= What is expected =
Rewrite the stretch from the line containing "order: Salmoniformes" through the line containing "genus: Parapholis", updating every "common name" to "vernacular name" and leaving all else unchanged. Return only those lines.

::: Data for the task

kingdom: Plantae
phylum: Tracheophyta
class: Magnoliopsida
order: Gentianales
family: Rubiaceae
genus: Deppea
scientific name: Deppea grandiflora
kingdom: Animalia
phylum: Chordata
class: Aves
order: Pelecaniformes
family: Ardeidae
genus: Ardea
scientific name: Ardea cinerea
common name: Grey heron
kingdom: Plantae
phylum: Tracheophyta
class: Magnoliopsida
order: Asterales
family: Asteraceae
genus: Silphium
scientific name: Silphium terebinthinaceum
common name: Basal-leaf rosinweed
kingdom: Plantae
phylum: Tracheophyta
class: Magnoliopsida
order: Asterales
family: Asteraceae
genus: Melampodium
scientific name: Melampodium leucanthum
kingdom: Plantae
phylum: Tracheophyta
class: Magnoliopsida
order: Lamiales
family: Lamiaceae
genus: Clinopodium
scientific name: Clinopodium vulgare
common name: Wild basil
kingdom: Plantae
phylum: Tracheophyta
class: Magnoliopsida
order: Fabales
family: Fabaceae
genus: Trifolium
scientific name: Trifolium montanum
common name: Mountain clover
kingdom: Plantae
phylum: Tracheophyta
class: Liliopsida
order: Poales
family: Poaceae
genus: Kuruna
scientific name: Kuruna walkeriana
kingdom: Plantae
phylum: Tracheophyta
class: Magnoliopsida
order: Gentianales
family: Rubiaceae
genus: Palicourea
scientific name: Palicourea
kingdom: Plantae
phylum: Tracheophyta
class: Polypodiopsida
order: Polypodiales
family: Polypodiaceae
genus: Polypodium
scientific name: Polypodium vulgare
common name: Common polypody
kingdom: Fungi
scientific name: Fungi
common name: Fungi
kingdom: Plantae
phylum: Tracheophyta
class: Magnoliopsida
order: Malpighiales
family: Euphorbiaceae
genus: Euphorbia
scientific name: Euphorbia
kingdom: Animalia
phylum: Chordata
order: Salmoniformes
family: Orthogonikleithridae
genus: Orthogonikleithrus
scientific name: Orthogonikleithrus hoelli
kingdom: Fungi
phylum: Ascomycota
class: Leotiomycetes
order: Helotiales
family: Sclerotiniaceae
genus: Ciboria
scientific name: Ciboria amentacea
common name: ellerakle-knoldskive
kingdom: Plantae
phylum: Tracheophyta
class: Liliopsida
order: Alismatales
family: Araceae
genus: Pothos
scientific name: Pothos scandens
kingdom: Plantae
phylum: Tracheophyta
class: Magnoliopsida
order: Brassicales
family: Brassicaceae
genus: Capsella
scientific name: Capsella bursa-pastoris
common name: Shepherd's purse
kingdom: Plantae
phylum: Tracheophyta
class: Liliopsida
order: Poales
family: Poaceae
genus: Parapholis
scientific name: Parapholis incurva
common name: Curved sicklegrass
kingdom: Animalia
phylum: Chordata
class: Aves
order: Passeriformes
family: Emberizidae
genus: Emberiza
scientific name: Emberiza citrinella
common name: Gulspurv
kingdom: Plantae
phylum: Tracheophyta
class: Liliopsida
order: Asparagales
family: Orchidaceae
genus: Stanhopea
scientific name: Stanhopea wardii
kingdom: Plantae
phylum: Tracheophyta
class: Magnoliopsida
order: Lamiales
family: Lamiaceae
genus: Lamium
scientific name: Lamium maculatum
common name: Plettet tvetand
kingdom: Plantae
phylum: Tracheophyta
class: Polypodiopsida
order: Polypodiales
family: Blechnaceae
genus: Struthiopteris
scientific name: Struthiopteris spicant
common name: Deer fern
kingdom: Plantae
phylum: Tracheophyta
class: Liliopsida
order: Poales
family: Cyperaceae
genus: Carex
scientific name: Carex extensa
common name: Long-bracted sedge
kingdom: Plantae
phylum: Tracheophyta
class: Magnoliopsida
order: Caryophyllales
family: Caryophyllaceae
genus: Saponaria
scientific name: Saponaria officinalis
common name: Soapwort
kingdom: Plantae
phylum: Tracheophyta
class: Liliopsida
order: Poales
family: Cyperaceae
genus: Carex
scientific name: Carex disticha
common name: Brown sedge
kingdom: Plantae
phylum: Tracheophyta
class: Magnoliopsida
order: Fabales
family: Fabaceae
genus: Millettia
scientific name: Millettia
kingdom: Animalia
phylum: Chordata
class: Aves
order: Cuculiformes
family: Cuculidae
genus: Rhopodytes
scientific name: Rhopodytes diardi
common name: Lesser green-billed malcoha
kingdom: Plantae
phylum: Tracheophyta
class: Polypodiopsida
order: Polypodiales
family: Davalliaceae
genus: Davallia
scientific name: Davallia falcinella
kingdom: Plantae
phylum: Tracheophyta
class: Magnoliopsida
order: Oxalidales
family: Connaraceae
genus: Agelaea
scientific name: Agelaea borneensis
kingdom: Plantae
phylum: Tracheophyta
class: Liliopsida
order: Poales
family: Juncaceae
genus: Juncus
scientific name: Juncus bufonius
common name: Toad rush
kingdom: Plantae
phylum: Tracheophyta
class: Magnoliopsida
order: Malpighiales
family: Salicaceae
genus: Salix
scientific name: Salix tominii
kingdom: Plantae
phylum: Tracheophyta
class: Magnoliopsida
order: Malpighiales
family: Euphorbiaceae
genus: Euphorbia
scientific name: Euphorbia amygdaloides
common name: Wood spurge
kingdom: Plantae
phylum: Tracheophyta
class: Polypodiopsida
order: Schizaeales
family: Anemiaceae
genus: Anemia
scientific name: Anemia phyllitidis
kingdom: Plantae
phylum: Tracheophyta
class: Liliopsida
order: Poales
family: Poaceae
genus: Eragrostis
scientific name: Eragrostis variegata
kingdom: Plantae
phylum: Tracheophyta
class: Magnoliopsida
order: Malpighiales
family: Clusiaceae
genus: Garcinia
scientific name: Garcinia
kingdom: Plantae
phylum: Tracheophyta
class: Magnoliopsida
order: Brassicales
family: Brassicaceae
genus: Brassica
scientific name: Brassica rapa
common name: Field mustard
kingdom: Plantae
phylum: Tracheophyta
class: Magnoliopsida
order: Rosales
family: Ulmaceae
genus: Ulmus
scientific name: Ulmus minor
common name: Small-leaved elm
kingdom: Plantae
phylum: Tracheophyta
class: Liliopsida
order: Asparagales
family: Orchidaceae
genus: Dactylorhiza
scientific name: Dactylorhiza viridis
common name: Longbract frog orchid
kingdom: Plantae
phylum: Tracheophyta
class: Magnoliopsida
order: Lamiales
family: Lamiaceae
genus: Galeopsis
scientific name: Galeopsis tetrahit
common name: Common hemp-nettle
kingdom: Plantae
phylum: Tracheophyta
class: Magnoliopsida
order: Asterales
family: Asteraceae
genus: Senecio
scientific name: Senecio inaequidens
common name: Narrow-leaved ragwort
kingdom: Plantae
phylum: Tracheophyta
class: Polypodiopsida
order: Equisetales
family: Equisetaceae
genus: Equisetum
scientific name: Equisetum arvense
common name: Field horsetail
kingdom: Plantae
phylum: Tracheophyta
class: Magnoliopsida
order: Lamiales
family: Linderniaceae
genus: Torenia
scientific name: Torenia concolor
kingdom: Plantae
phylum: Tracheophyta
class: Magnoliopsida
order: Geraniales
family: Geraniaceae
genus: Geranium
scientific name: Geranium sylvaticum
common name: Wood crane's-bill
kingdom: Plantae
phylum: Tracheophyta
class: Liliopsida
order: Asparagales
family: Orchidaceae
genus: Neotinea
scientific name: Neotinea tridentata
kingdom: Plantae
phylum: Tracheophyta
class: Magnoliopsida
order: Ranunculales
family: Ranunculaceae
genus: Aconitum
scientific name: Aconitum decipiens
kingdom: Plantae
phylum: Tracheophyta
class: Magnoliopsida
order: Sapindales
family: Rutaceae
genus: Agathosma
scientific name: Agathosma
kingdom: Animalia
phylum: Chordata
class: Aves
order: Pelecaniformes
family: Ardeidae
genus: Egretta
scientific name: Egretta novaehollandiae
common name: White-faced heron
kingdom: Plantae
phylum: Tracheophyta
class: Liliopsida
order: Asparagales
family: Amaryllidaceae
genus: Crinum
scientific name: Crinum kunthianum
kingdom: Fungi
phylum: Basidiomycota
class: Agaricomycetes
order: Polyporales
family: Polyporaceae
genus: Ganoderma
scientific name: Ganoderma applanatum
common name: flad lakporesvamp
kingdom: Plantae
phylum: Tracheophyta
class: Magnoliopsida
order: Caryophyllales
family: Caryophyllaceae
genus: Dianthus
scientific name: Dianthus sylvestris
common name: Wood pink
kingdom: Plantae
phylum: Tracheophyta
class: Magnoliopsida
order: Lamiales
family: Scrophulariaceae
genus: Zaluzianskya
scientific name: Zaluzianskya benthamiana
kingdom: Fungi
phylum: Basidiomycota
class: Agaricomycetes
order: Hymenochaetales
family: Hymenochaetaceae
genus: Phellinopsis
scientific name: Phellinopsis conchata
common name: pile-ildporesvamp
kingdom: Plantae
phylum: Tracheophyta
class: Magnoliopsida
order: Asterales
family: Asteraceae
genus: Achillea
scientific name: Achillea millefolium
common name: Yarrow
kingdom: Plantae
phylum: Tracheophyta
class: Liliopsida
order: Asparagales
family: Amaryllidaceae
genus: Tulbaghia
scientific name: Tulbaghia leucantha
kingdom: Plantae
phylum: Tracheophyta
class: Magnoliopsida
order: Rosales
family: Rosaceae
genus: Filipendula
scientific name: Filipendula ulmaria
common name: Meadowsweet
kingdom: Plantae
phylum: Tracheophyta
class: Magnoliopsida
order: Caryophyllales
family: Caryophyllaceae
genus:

::::::

= Solution to this task =
order: Salmoniformes
family: Orthogonikleithridae
genus: Orthogonikleithrus
scientific name: Orthogonikleithrus hoelli
kingdom: Fungi
phylum: Ascomycota
class: Leotiomycetes
order: Helotiales
family: Sclerotiniaceae
genus: Ciboria
scientific name: Ciboria amentacea
vernacular name: ellerakle-knoldskive
kingdom: Plantae
phylum: Tracheophyta
class: Liliopsida
order: Alismatales
family: Araceae
genus: Pothos
scientific name: Pothos scandens
kingdom: Plantae
phylum: Tracheophyta
class: Magnoliopsida
order: Brassicales
family: Brassicaceae
genus: Capsella
scientific name: Capsella bursa-pastoris
vernacular name: Shepherd's purse
kingdom: Plantae
phylum: Tracheophyta
class: Liliopsida
order: Poales
family: Poaceae
genus: Parapholis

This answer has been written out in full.